HUMANITARIAN SITUATION AND NEEDS
Children in Latin American and the Caribbean continue to be affected by numerous crises: mixed migration, armed violence, public health emergencies, deteriorating socioeconomic conditions and climate-related disasters. Systemic gender inequalities heighten the risks for women and girls, with more than one in six girls experiencing rape or sexual assault in childhood.14 These crises, coupled with constrained national emergency response capacities, have traumatic effects on vulnerable children and families. An estimated 14.3 million people, including 4.7 million children, will require humanitarian assistance in 2025 due to mixed migration movements and armed violence across the region.
Migration in the region has evolved into a true child crisis. Children account for 25 per cent of the migrant population,15 including those who are repatriated or deported back to their countries of origin. In 2024, migration, driven by violence, climate change and socioeconomic inequalities has surged across the region. The number of refugees and migrants from the Bolivarian Republic of Venezuela alone had surpassed 6 million16 by mid-2024. Some countries along typical migration routes had recorded an increase of more than 50 per cent in the number of irregular migrant entries.
Meanwhile, between January and August 2024 more than 50,000 children crossed the Darién Gap18 during their migration journeys. Of these children, around 3,800 were unaccompanied or separated children,19 a significant increase compared with 2023.20 Since 2020, the percentage of unaccompanied and separated children crossing the Darién Gap has increased tenfold.21 Moreover, stricter border and visa regulations are leading children and families to use irregular migration pathways, increasing their exposure to violence, abuse and trafficking. This trend is expected to continue in 2025, alongside rising xenophobia and stigmatization in host communities.
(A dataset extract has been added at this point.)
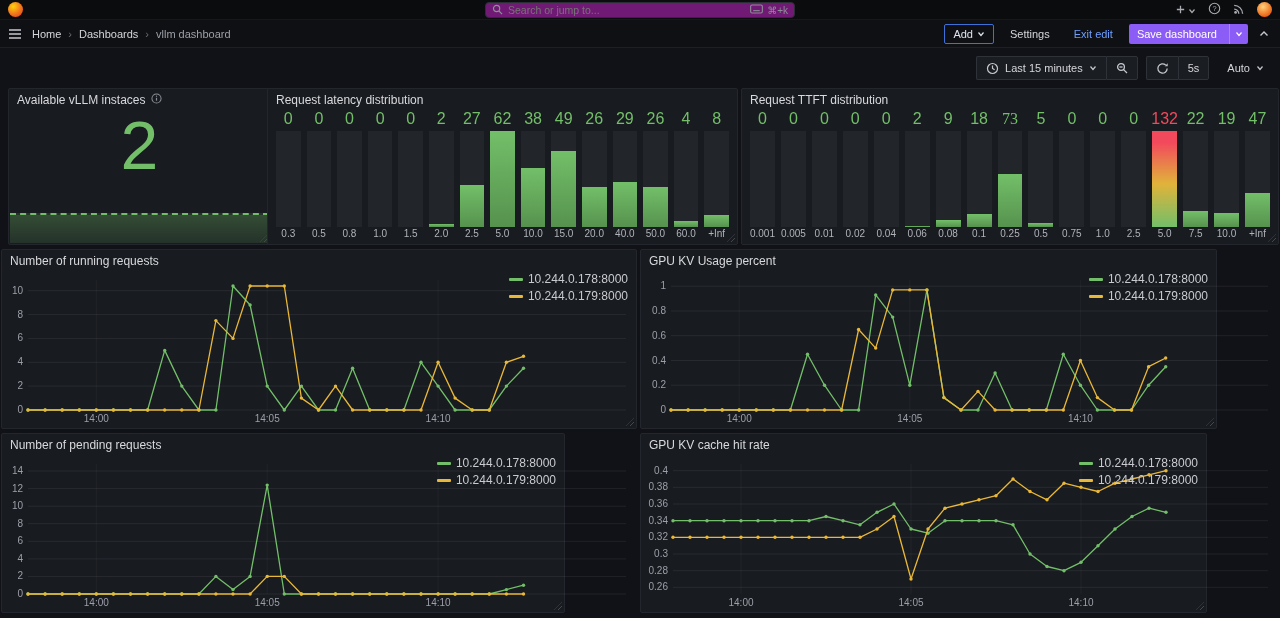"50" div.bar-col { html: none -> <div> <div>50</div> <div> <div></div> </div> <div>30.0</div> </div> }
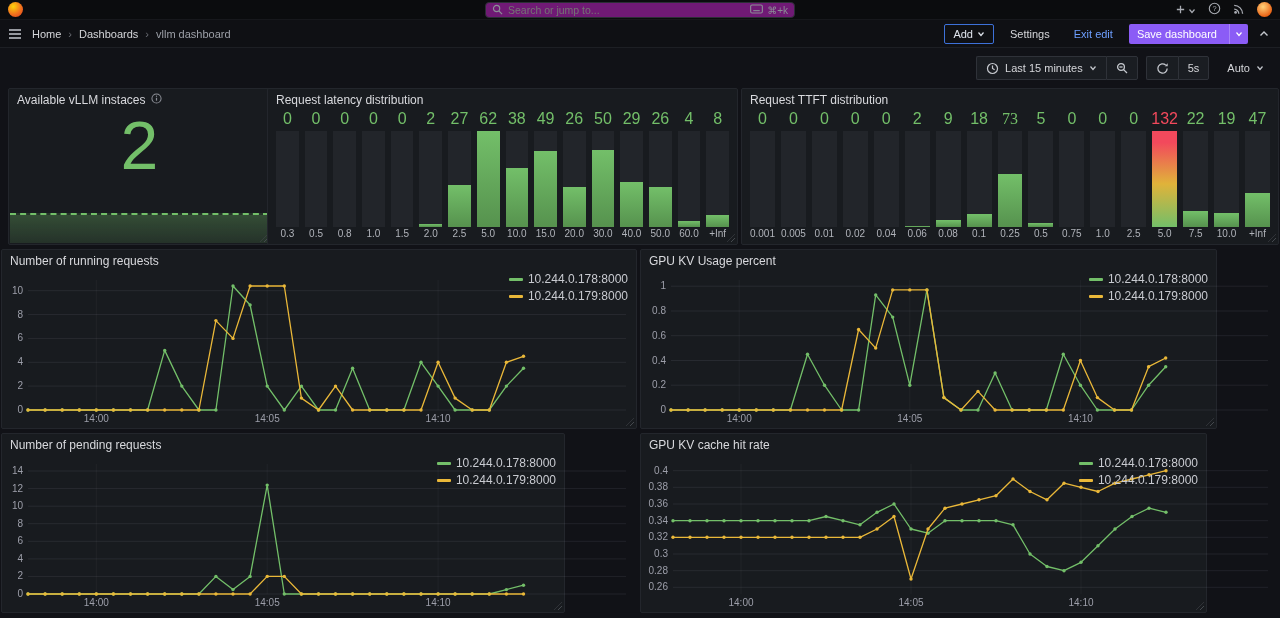"49" div.bar-val { margin-top: none -> 28px }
Armed violence doesn't just act as a catalyst for migration, it also severely disrupts children’s lives in other ways. The region is home to a quarter of global homicides and homicide is the leading cause of death among adolescent boys aged 10–19 in the region.22 Femicide also remains high, with more than 3,000 women and girls murdered in 2023 in 27 countries in the region.23 Several Mexican cities have the highest global homicide rates. Meanwhile, homicide rates continue to rise in Guatemala; and recent surges in violence have been reported in Costa Rica and Ecuador. 24 Violence deprives children of their rights and prevents their access to essential services. It also heightens the risk of children's forced recruitment into armed groups, where they can experience exploitation, family separation and severe psychological impacts.